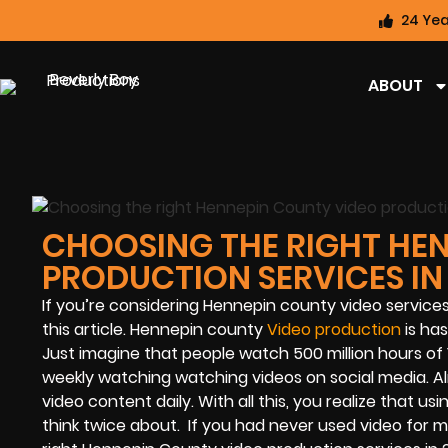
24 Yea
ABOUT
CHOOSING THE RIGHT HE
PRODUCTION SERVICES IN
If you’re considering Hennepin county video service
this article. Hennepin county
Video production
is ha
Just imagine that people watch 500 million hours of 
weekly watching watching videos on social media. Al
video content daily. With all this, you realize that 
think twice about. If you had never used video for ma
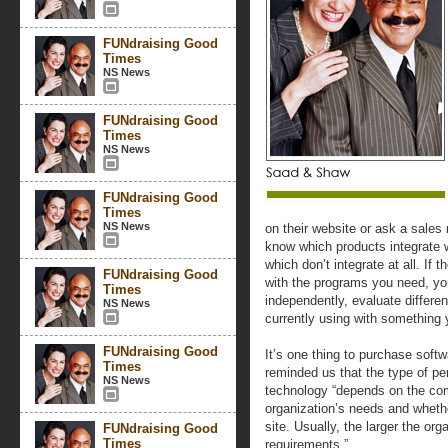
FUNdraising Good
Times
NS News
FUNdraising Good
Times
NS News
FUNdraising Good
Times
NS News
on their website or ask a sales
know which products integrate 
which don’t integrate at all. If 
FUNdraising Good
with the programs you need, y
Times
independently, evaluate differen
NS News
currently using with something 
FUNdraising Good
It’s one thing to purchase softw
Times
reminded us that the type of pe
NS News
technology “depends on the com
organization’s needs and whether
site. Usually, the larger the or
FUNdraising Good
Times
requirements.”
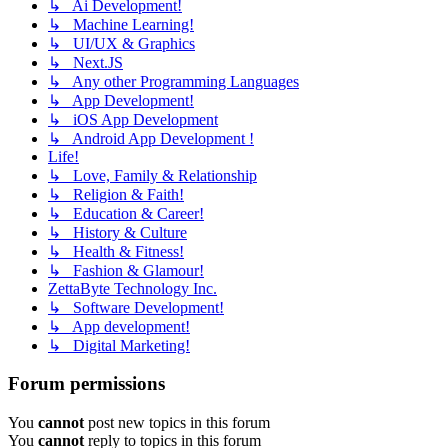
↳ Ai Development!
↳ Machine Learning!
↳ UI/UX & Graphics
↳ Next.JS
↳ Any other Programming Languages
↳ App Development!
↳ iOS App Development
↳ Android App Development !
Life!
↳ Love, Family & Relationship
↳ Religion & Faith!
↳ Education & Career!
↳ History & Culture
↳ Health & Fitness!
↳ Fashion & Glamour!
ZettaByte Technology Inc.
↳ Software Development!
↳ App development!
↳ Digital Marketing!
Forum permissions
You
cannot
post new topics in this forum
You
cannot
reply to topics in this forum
####################
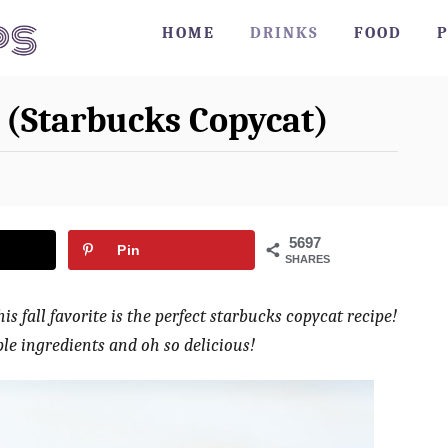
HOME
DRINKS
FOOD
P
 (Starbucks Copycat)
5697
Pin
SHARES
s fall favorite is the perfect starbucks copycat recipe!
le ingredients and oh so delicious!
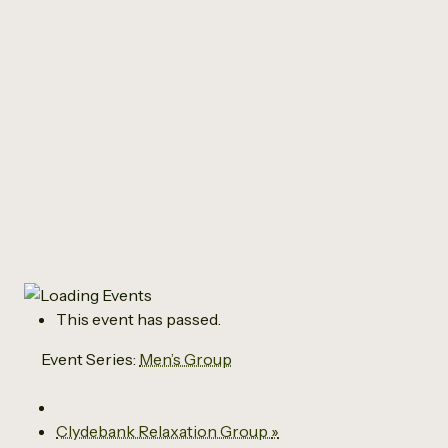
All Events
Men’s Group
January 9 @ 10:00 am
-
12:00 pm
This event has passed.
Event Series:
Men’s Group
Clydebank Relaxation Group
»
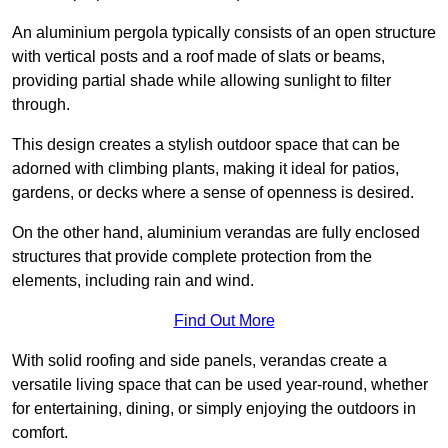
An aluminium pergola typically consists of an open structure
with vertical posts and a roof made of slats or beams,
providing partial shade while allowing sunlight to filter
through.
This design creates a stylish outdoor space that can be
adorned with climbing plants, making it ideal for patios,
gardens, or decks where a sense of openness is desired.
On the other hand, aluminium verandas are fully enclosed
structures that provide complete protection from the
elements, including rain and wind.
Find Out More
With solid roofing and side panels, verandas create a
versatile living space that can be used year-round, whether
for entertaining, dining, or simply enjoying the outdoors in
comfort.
####################
## Activity:
The lines to return are those holding the string "used" anywhere in the listing above.

## Exercise result:
think twice about. If you had never used video for ma
versatile living space that can be used year-round, whether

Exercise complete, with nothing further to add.